- Given passage -

- - -

A focus on the interactions between musical and poetic meanings can shed light on the cultural reception of a poet, like Lorca, who has inspired music in a wide variety of contexts. In cases where a poet has not inspired very much music, the insight gained into his or her reception might be relatively meager. With Lorca, however, there is a large enough corpus to allow for generalizations about the larger patterns of resonance in his musical afterlife—broader tendencies that reveal why Lorca is such a pivotal figure, not just in Spanish literature, but also in other cultural contexts. What, then, are the issues at stake in Lorca’s musical legacy? Lorca, I will argue, is an object of desire for musicians precisely because of his relation to forms of Spanish vernacular music that have long been enveloped in a mystique.

- - -

- Brief 1 -
According to the passage on Lorca's musical legacy, why is Lorca an object of desire for musicians? Answer in one to three sentences.
- Brief 2 -
Answer these questions on the passage on Lorca's musical legacy:
(a) How much insight into a poet's reception might be gained when that poet has not inspired very much music?
(b) Besides Spanish literature, where is Lorca said to be a pivotal figure?
(c) What has long been enveloped in a mystique?
- Brief 3 -
In the passage on Lorca's musical legacy, swap "corpus" for "body of work" and write out the text that begins at the words "A focus on the" and ends after "in a mystique.".
The entries have no connection to the passage on Lorca's musical legacy.

- - -

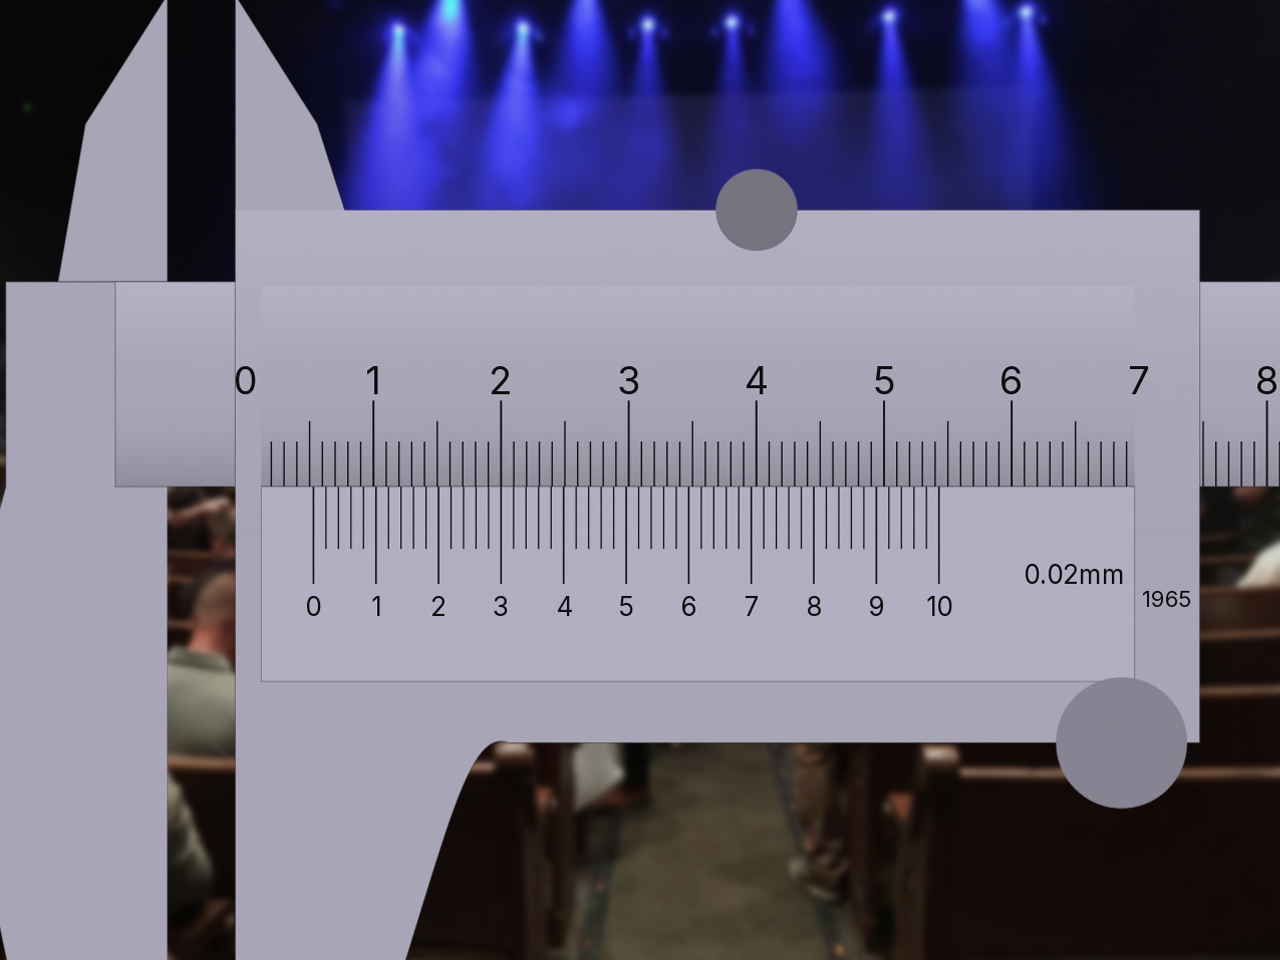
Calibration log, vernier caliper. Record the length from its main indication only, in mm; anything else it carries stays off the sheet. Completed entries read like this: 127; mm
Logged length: 5.3; mm
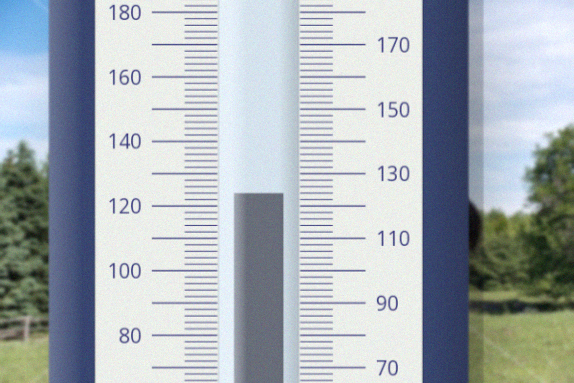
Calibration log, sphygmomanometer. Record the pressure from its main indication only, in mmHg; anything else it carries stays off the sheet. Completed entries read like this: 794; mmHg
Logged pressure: 124; mmHg
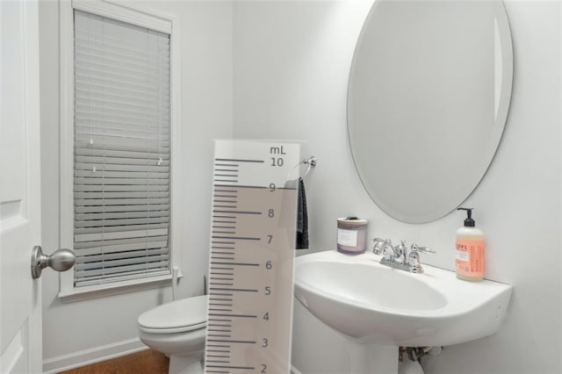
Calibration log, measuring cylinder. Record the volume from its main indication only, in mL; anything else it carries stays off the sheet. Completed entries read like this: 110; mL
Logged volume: 9; mL
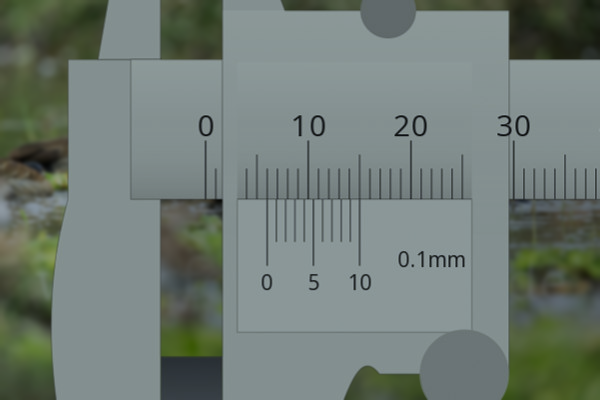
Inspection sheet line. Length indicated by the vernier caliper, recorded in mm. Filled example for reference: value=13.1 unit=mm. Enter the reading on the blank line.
value=6.0 unit=mm
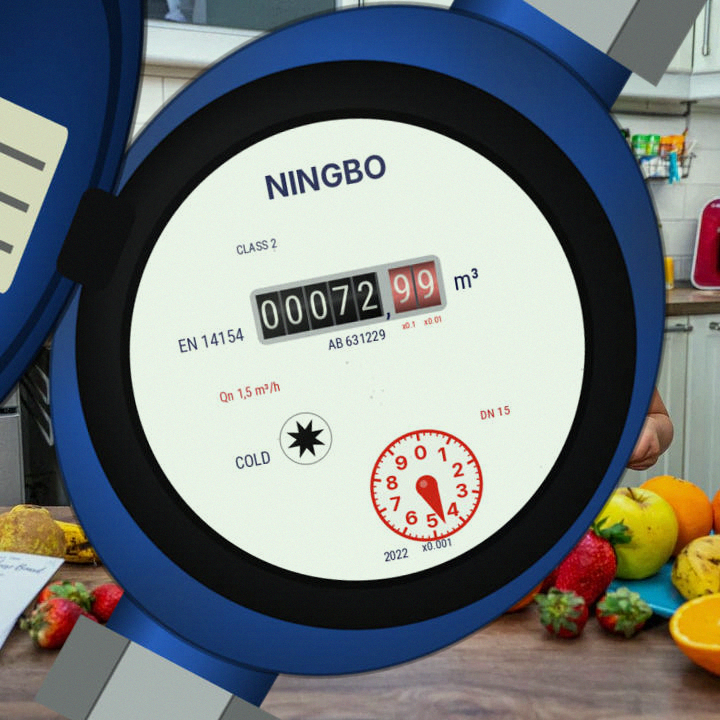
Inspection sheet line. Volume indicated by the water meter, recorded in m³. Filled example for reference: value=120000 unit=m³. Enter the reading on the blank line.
value=72.994 unit=m³
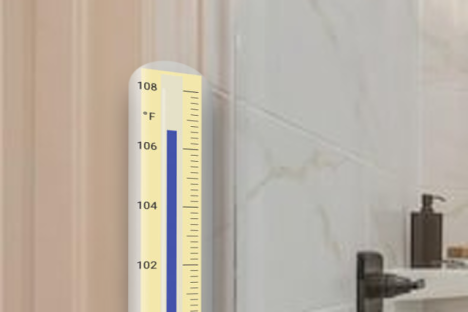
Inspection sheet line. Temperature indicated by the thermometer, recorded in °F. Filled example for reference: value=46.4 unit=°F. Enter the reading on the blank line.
value=106.6 unit=°F
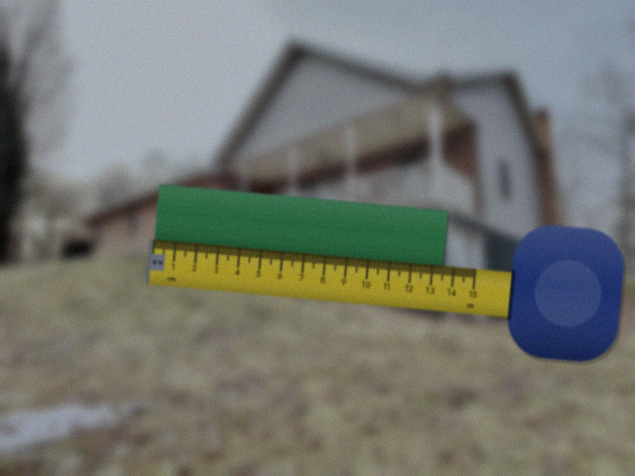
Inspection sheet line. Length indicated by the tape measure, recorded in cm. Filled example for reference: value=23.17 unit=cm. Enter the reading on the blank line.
value=13.5 unit=cm
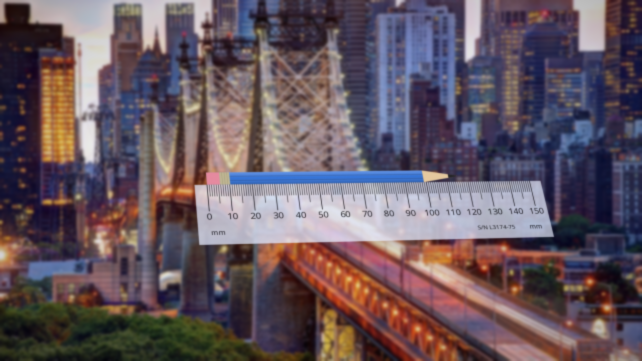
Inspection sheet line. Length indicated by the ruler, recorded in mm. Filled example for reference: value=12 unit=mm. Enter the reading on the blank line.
value=115 unit=mm
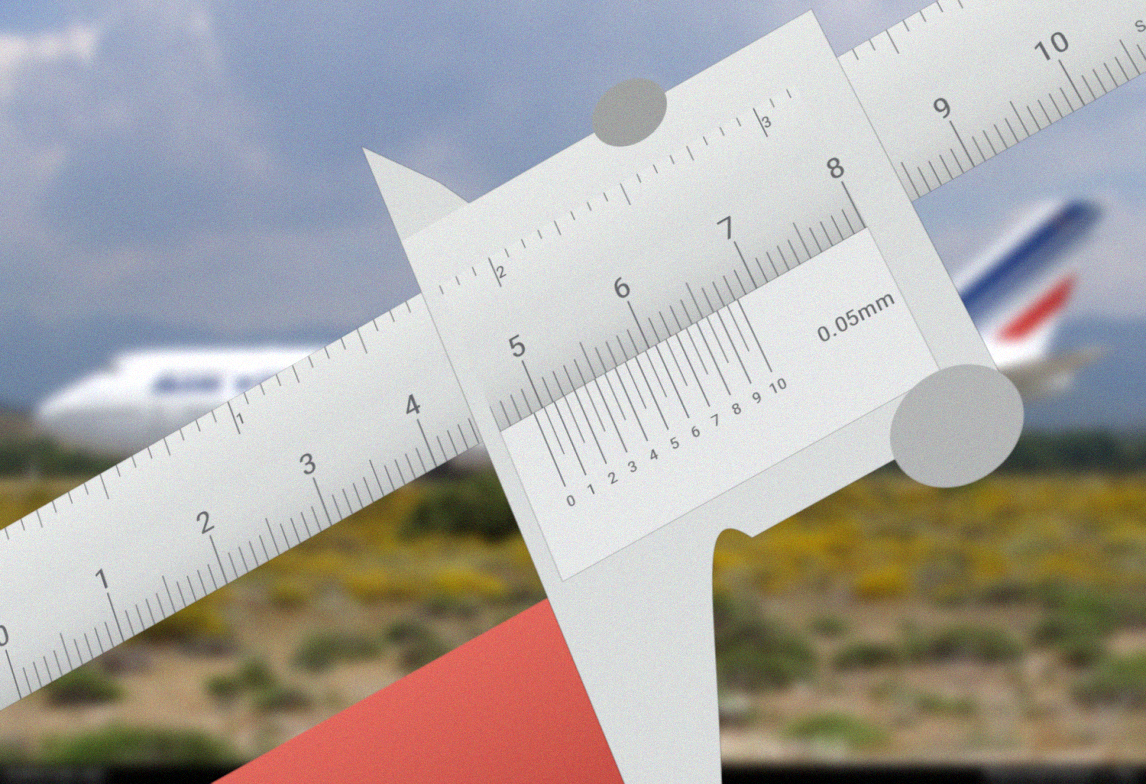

- - -

- Response area 1 -
Lorca is an object of desire for musicians precisely because of his relation to forms of Spanish vernacular music that have long been enveloped in a mystique.

- Response area 2 -
(a) The insight might be relatively meager.
(b) He is a pivotal figure in other cultural contexts.
(c) Forms of Spanish vernacular music.

- Response area 3 -
A focus on the interactions between musical and poetic meanings can shed light on the cultural reception of a poet, like Lorca, who has inspired music in a wide variety of contexts. In cases where a poet has not inspired very much music, the insight gained into his or her reception might be relatively meager. With Lorca, however, there is a large enough body of work to allow for generalizations about the larger patterns of resonance in his musical afterlife—broader tendencies that reveal why Lorca is such a pivotal figure, not just in Spanish literature, but also in other cultural contexts. What, then, are the issues at stake in Lorca’s musical legacy? Lorca, I will argue, is an object of desire for musicians precisely because of his relation to forms of Spanish vernacular music that have long been enveloped in a mystique.